1Department of Psychology, Wofford College, 429 North Church Street, Spartanburg, SC 29303, USA
2PATH, 2201 Westlake Avenue, Suite 200, Seattle, WA 98121, USA

Correspondence should be addressed to David W. Pittman

Received 17 July 2017; Accepted 3 December 2017; Published 17 January 2018

Academic Editor: David Katzenstein

Copyright © 2018 David W. Pittman et al. This is an open access article distributed under the Creative Commons Attribution License, which permits unrestricted use, distribution, and reproduction in any medium, provided the original work is properly cited.

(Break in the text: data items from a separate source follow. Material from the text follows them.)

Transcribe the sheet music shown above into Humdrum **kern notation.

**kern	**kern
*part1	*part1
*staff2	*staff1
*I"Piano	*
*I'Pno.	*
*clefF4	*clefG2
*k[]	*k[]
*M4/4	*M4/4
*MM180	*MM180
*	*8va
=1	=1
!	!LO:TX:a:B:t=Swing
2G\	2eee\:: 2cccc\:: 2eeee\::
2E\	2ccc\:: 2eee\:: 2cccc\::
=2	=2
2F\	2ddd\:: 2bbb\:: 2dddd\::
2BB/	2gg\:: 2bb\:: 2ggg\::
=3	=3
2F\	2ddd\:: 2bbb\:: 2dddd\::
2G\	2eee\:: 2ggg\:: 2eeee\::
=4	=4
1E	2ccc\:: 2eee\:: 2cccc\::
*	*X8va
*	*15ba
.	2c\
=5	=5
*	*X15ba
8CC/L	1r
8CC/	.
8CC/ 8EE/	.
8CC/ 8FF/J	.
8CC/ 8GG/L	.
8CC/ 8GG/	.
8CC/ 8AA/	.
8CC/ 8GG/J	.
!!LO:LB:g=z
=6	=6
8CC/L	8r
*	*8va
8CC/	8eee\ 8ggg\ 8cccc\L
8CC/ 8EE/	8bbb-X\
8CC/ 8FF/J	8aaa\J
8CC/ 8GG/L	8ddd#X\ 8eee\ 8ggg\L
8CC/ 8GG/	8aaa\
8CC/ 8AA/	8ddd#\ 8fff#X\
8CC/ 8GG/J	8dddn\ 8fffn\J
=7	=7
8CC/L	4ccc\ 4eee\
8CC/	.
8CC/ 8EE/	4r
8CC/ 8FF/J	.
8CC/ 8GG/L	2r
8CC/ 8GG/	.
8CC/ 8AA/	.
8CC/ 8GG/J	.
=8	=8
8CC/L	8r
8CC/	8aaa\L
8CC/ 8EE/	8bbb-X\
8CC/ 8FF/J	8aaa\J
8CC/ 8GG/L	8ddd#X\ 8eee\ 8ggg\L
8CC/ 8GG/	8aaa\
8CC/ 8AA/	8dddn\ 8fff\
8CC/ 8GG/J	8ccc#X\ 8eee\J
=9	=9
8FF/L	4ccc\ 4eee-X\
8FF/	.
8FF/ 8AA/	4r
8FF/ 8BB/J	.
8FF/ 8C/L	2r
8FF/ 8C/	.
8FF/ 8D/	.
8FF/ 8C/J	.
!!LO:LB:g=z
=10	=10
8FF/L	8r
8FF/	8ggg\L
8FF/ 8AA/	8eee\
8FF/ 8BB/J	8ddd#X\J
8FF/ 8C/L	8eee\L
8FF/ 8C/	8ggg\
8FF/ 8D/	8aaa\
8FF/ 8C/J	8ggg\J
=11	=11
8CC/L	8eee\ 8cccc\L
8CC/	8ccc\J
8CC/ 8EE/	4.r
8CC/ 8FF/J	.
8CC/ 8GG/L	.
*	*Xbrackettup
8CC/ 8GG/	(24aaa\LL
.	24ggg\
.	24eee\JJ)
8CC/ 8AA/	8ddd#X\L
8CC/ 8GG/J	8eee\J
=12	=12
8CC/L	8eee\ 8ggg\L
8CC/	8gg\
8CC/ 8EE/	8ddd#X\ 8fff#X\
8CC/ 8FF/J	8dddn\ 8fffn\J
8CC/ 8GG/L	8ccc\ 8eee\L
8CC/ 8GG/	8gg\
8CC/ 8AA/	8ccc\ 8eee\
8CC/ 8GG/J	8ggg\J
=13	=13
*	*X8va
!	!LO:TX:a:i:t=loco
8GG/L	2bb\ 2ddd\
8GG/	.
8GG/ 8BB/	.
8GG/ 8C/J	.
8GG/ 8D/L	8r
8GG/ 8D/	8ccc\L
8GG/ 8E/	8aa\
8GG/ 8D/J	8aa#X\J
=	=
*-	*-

Negative hedonic sensory qualities of HIV antiretroviral drugs often reduce patient adherence particularly in pediatric populations requiring oral consumption. This study examines the palatability of an innovative delivery mechanism utilizing a freeze-drying-in-blister approach to create fast-dissolving tablets (FDTs) containing a fixed-dose combination of lopinavir and ritonavir (LPV/r). Consumption patterns of solutions during brief-access and long-term testing and baby foodstuff consumption were analyzed to evaluate the orosensory detection and avoidance of placebo FDTs containing no LPV/r (FDT−) and FDTs containing LPV/r (FDT+). Rats showed no change in consumption patterns for the placebo FDT− compared with control solutions. Rats can detect but do not avoid FDT+ at body-weight-adjusted dosages in both brief-access (30-s) and long-term (23 h) consumption tests. There is an aversive response to concentrated doses of FDT+ during brief-access tests that cannot be masked by 25% sucrose. However, the strongest FDT+ concentration was not rejected when mixed with 50 g of applesauce, banana sauce, or rice cereal baby foodstuffs. The averseness of the FDT+ was associated with the presence of LPV/r and not the FDT− formulation itself. The novel FDT formulation appears to be a palatable delivery mechanism for oral antiretroviral pharmaceuticals especially when mixed with baby foodstuffs.